Even though I have told the computer not to automatically restart on system crashes, there still is no blue screen, which makes me all warm and fuzzy inside, but keeps me from figuring out what the problem is. Do power switches ever go bad? I know they may quit working, but have you ever known of them to shut down the computer themselves? I am just trying to think of anything. I want to offer web-hosting service, but I must have a rock-solid machine which does not crash in order to do so.
Gag me with a spoon, I could shut the machine down, change the jumper, take out my 1GB 5670 Radeon card, and switch back from HDMI to VGA, then hook it onto the motherboard's onboard 8MB video. If it ran fine for a week or so, I think I could safely say the video card is the culprit. I don't want to do that because it would suck. My buddy said I should put it in a colo and vpn when I need to, but just let it sit there and run. I know this is a server, but I built it as a dual purpose machine. With this much money in it, I want to play with it too!
Here is the simple error that I get:
The system has rebooted without cleanly shutting down first. This error could be caused if the system stopped responding, crashed, or lost power unexpectedly.
Here is the more technical log (which I have put an X in the place of some numbers or letters)
- <Event xmlns="http://schemas.microsoft.com/win/2004/08/events/event">
- <System>
<Provider Name="Microsoft-Windows-Kernel-Power" Guid="{XXXXXXXX-XXXX-XXX-XXXX-XXXXXXXXXXXX}" />
<EventID>41</EventID>
<Version>2</Version>
<Level>1</Level>
<Task>63</Task>
<Opcode>0</Opcode>
<Keywords>0x8000000000000002</Keywords>
<TimeCreated SystemTime="2011-11-14T01:34:35.938850000Z" />
<EventRecordID>278807</EventRecordID>
<Correlation />
<Execution ProcessID="4" ThreadID="8" />
<Channel>System</Channel>
<Computer>XXXX</Computer>
<Security UserID="X-X-X-XX" />
</System>
- <EventData>
<Data Name="BugcheckCode">0</Data>
<Data Name="BugcheckParameter1">0x0</Data>
<Data Name="BugcheckParameter2">0x0</Data>
<Data Name="BugcheckParameter3">0x0</Data>
<Data Name="BugcheckParameter4">0x0</Data>
<Data Name="SleepInProgress">false</Data>
<Data Name="PowerButtonTimestamp">0</Data>
</EventData>
</Event>
Here is the friendly version:
- System
- Provider
[ Name] Microsoft-Windows-Kernel-Power
[ Guid] ="{XXXXXXXX-XXXX-XXX-XXXX-XXXXXXXXXXXX}
EventID 41
Version 2
Level 1
Task 63
Opcode 0
Keywords 0x8000000000000002
- TimeCreated
[ SystemTime] 2011-11-04T04:34:56.531651000Z
EventRecordID 267944
Correlation
- Execution
[ ProcessID] 4
[ ThreadID] 8
Channel System
Computer XXXX
- Security
[ UserID] X-X-X-XX
- EventData
BugcheckCode 0
BugcheckParameter1 0x0
BugcheckParameter2 0x0
BugcheckParameter3 0x0
BugcheckParameter4 0x0
SleepInProgress false
PowerButtonTimestamp 0
This is driving me nuts. The main reason I spent this type of money on this machine was to make it bulletproof, but my old P4 that I spent about a third the price on 5 years ago, when parts were expensive, has proven much more reliable in some cases. I know I should have started a new thread, but someone please help! I am at my wits end on this. It is not right to have over $5,000 in an Enterprise Server, and have all these problems.
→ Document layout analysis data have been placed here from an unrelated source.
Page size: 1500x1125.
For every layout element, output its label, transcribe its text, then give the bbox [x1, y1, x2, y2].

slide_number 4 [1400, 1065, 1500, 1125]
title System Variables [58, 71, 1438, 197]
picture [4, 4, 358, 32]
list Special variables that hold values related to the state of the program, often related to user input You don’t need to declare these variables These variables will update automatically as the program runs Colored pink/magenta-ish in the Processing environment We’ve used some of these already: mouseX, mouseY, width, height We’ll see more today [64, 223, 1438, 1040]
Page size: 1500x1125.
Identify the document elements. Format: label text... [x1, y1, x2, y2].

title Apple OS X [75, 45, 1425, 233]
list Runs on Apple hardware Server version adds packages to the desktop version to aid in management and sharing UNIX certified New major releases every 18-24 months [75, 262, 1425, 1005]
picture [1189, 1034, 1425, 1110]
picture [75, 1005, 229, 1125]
I will be up to $6250 with a generator and a battery backup unit for my LSI 9260-4i controller, for everything. Let's not even start thinking about adding four more hard drives, and then we will be topping the $7K mark! What have I gotten myself into? Not bragging, but am seriously starting to wonder why I put so much money into this system.
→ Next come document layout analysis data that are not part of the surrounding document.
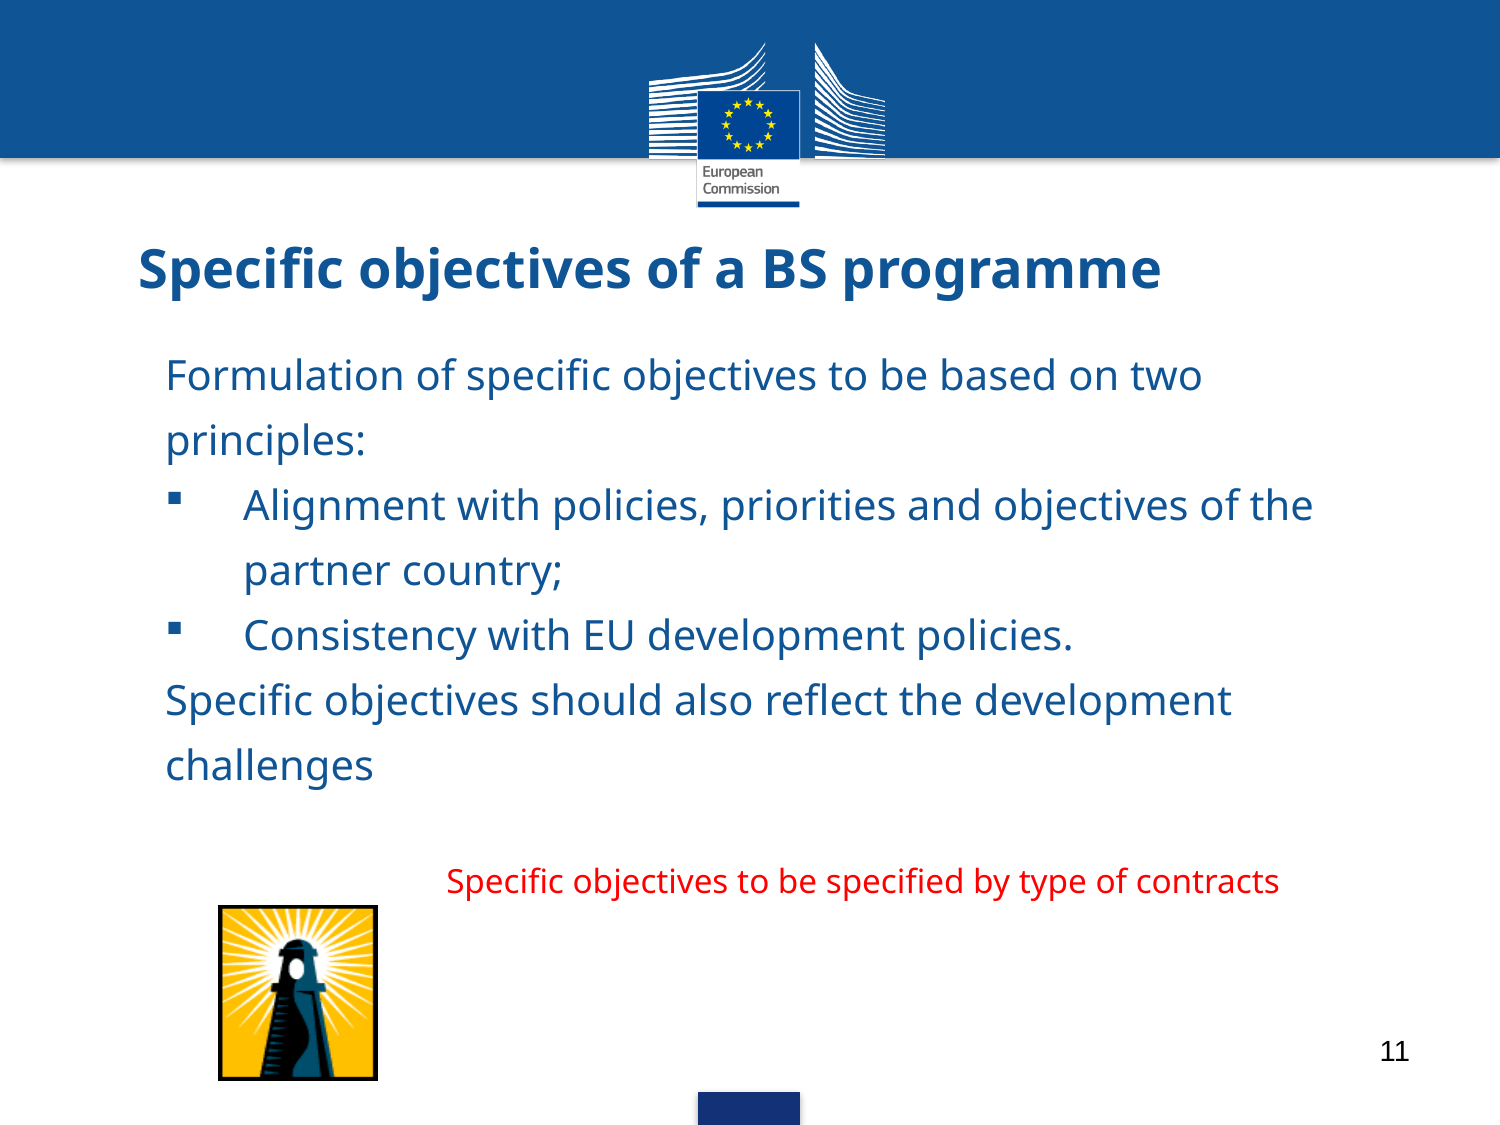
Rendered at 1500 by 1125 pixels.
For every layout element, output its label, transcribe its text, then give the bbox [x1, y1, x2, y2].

picture [649, 42, 885, 208]
title Specific objectives of a BS programme [64, 219, 1416, 315]
picture [218, 904, 379, 1081]
list Formulation of specific objectives to be based on two principles: Alignment with policies, priorities and objectives of the partner country; Consistency with EU development policies. Specific objectives should also reflect the development challenges Specific objectives to be specified by type of contracts [74, 326, 1426, 1095]
slide_number 11 [1074, 1024, 1426, 1103]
I could enable Hibernation at 100%, and use a full sized Pagefile. I wonder if that would help. That would only waste 98 Gigabytes of hard drive space. That is 2GB less than my Boot, Page File and Crash Dump Partition (Where Windows is Located). My system reserved partition is a measly 100MB. I don't suppose that I can put the Hibernation and Pagefile files on a different partition, and expect it work properly. I am of the impression that they have to be on the root partition.